Momentum, not direction: thoughts on changing society

I was thinking that many people focus on direction when it comes to climate change. By this I mean that the focus is too much on what we are doing now, and how we should change it. For example, we are outputting this much carbon into the atmosphere. Next year, let’s output less and find ways to do it.

Yes, this is necessary but it is far from sufficient because strategies to change rarely focus on momentum, or why we are heading in this direction in the first place. You know, I recently took a look at rental prices in my home country of Canada, and they’re quite high. Even cheap cities are approaching $2000 Canadian dollars for a small apartment. When I lived there a few years ago, $2000 would be enough to rent a nice house.

What this says is this: the cost of living is still going up. In order to afford this cost, people need to work harder and the only reason why this entire system works is because we are pushing “the economy” forward. This push forward is entirely based upon consumerism, because aside from some special cases, we already have everything we need. Therefore, we are all trying to convince everyone else that all this “new stuff” that we are doing is really making life better, when in reality it is making life worse because it is based upon an unsustainable economy.

Therefore, although we can do things here and there to slow our climate destruction, and doing so is great, the economic signs point to an ever increasing spiral where we are seeping forward through the cracks of sanity, scorching and dissolving everything in our path.

We are headed towards annihilation. People who have some sense of this fall into two categories: either they are too poor or powerless to do anything about it, or they have enough money to escape into nature preserves or other nice places that safely ignore the forseeable future. In reality, we are locked into a direction through our massive momentum to bring up the economy. It is the global economy that is the problem, and as long as it exists, we will have a serious problem because everyone can only exist within it by pushing the system farther up.

For example, if I wanted to move back to Canada, the only possibility would be to further grease the wheels of consumerism in some way. “Go into the woods” you might say. But it is getting increasingly hard to find a place where one can subsist on the wild earth independently. More land is being converted to residential land, which really equates to “land with a house” that requires large sums of money to purchase—money of such quantity that it would be hard to obtain it without contributing significant effort to pushing up the economy.

One of the cheapest alternatives is to buy a tiny house or trailer and set it up off-grid, but one of the main problems is to find land. Although it is possible, there are fewer and fewer places where this is allowed. Of course, there are possibilities, but if it were sufficiently easy, more and more people would do it and eventually there’d be a critical mass of people to do it.

This critical mass would be extremely irritating to property owners and investors who want the price of houses to go up as fast as possible.

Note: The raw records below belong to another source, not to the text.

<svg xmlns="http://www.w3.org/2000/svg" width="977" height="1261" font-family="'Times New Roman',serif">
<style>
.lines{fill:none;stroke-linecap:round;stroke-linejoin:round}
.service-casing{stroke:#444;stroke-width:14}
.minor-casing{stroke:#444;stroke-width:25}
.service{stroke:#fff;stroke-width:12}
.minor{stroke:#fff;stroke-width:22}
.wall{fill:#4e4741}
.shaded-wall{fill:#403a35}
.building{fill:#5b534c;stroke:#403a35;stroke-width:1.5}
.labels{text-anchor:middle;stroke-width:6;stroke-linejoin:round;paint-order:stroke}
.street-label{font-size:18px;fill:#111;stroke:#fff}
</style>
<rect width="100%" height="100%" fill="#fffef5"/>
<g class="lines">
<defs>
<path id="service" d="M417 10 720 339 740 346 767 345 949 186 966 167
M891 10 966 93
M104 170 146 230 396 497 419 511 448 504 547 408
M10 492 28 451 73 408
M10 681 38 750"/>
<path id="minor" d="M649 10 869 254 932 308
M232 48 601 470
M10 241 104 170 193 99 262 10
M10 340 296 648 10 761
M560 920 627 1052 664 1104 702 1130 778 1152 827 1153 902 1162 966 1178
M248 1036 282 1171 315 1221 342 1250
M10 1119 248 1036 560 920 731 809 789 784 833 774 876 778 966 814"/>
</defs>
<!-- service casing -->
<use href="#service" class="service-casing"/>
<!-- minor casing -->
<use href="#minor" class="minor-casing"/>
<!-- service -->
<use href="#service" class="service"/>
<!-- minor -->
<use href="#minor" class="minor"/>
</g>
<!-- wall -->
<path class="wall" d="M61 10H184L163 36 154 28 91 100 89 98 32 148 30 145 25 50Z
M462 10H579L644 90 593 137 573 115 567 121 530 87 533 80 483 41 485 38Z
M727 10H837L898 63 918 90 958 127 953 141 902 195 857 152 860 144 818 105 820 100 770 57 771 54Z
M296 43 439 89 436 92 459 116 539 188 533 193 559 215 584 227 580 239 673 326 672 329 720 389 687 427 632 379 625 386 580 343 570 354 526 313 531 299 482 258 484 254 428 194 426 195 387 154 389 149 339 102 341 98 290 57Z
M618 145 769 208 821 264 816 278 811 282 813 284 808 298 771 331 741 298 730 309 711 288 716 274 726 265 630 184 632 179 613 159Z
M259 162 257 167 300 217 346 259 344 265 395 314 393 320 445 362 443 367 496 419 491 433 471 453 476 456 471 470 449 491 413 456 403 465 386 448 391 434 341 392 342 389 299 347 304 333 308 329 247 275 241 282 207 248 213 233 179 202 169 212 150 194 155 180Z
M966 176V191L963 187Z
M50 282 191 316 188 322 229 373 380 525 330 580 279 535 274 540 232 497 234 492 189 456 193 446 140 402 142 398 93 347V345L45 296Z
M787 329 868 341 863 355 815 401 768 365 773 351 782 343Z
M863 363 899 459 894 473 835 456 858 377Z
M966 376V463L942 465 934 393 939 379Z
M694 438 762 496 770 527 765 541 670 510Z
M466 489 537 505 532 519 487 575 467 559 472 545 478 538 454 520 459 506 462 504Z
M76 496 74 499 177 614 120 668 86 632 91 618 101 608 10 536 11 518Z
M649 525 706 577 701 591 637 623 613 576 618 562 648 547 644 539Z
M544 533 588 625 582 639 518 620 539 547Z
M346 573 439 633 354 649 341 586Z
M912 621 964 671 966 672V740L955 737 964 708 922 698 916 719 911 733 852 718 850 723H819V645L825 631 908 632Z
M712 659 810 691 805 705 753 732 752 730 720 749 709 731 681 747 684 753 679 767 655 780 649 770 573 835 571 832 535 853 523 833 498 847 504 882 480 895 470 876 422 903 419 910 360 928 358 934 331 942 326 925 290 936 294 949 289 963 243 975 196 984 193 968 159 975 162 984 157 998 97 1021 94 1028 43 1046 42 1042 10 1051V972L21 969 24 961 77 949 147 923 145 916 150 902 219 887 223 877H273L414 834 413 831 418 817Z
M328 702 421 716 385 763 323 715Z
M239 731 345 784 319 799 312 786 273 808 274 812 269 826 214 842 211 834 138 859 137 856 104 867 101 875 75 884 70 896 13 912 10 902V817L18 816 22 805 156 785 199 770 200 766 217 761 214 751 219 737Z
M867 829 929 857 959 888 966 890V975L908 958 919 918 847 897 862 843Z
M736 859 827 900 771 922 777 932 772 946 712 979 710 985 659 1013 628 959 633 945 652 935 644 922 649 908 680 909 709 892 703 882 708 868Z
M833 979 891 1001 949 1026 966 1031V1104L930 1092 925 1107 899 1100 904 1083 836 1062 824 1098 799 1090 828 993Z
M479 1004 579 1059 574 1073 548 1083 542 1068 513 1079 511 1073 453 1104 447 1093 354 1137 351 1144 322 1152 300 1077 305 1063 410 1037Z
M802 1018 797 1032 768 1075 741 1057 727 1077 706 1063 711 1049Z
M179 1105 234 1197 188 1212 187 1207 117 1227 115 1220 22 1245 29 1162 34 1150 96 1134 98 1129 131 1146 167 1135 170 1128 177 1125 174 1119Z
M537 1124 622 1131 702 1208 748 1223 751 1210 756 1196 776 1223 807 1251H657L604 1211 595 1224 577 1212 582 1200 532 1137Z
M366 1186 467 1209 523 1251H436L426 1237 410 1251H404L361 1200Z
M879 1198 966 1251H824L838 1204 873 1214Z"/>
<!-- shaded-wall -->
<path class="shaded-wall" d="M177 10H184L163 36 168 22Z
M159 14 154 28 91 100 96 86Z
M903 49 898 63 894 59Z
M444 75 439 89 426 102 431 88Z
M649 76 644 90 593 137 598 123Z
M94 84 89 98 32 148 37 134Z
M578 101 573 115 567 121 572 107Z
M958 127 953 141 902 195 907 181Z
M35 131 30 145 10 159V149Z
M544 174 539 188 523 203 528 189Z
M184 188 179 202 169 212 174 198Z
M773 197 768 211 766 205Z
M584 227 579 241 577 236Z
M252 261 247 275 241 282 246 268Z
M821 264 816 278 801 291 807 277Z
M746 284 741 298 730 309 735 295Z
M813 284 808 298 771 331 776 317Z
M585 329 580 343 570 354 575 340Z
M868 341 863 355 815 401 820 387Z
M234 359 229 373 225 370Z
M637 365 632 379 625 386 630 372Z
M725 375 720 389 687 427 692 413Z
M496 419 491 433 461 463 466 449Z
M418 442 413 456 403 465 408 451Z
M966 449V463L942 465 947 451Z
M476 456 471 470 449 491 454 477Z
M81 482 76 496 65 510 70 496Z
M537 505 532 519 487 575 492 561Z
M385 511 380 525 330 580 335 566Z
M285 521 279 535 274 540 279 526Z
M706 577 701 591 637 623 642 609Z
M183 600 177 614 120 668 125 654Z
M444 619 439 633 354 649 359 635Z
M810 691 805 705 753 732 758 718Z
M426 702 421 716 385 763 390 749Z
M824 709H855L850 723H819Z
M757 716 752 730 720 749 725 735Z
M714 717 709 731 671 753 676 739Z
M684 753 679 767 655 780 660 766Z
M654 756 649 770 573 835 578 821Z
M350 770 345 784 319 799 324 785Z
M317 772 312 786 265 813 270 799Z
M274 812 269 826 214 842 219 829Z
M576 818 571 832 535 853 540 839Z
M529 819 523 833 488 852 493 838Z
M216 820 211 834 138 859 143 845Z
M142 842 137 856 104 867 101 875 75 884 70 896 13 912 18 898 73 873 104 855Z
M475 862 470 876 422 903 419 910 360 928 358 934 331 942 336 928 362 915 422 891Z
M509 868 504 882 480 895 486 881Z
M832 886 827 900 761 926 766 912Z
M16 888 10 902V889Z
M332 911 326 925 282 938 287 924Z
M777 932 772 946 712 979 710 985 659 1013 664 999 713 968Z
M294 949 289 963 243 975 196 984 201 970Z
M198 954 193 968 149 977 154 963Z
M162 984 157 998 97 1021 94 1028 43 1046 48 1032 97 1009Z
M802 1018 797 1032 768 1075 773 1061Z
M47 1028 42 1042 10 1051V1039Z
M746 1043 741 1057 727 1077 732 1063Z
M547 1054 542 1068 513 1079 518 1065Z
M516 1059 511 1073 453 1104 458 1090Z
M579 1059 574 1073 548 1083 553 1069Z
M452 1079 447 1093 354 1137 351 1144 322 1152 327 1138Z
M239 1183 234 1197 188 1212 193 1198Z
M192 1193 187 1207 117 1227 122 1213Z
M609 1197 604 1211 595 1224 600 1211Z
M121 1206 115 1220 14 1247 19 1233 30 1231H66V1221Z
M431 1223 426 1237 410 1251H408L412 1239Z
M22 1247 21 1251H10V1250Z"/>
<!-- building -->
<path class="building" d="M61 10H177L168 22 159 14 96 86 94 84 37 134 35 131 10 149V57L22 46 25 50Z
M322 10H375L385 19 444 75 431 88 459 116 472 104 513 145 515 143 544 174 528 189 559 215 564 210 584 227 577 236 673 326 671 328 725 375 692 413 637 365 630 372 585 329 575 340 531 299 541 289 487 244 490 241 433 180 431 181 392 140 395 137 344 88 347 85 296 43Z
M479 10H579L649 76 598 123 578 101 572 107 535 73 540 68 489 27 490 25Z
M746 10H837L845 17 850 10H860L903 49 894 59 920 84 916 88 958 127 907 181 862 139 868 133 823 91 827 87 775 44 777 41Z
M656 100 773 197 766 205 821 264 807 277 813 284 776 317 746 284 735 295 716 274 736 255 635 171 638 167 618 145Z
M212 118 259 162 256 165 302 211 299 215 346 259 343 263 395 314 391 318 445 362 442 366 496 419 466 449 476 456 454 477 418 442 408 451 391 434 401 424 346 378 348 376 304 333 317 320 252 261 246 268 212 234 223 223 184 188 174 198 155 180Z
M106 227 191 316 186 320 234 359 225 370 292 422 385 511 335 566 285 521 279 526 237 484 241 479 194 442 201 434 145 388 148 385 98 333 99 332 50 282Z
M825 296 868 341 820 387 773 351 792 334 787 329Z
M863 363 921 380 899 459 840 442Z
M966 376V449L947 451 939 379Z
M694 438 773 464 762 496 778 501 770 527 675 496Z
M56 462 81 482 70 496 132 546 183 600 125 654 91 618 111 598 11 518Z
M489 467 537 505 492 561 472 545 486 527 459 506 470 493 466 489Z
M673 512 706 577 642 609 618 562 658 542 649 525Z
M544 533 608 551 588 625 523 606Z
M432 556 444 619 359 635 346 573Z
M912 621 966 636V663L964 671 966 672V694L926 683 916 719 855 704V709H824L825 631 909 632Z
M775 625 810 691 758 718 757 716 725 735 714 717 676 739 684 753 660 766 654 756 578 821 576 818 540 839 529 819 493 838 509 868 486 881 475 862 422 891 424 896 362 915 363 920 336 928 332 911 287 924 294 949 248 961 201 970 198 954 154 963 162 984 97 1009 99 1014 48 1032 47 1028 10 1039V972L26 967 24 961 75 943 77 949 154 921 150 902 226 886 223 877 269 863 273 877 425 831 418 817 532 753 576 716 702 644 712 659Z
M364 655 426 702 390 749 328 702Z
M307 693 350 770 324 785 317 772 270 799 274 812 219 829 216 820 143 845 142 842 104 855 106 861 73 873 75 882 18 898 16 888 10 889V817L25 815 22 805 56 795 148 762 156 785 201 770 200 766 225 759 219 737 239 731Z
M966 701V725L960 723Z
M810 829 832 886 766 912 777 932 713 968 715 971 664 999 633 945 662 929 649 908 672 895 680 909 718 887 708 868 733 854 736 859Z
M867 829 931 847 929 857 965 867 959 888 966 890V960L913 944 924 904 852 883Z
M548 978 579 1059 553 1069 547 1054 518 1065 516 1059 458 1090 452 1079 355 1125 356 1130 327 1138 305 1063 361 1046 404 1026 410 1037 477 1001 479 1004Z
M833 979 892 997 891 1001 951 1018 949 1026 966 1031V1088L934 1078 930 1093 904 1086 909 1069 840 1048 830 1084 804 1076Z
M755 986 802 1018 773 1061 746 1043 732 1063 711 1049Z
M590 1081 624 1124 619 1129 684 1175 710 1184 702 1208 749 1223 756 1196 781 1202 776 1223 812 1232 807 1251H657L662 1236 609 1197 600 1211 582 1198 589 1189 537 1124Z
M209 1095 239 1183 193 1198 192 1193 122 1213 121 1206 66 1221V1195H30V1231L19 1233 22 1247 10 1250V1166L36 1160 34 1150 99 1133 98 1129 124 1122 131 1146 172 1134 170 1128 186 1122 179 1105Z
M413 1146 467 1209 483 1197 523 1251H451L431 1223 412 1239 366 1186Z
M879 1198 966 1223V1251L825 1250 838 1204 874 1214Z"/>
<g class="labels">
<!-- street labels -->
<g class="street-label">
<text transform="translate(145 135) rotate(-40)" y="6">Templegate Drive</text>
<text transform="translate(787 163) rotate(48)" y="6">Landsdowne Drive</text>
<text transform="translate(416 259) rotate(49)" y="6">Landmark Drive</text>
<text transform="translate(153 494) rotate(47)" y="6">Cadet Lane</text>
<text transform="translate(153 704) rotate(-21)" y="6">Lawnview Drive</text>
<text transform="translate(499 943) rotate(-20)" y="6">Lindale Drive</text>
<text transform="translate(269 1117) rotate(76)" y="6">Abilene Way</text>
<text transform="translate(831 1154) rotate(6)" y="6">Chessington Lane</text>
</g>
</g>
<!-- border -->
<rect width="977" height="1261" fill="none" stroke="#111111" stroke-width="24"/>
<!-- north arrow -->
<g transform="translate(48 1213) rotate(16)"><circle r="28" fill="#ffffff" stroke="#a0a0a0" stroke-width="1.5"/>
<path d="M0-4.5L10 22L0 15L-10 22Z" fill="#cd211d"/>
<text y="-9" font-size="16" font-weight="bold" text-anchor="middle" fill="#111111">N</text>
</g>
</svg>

Since they have most of the money, they would influence laws to make alternative, cheap lifestyles harder. It would also be irritating to big business, who are the most powerful of all, and they will do anything to prevent their empire to fall.

From this discussion, we come to the inevitable conclusion that the world will have a very hard time changing. If we are to have any chance of changing it, we need to fight the foundation of the system at every turn: find ways to make it easier to live sustainably without pushing the economic system higher. Trade instead of buy, buy locally instead of internationally, work less, etc. But even then, we will have a huge fight on our hands because the entire system is kept going by people with immense power who want even more power. Still, it’s something of a chess game: there is intricacy but it only takes one mistake by our opponent, and maybe, just maybe, we can create something new.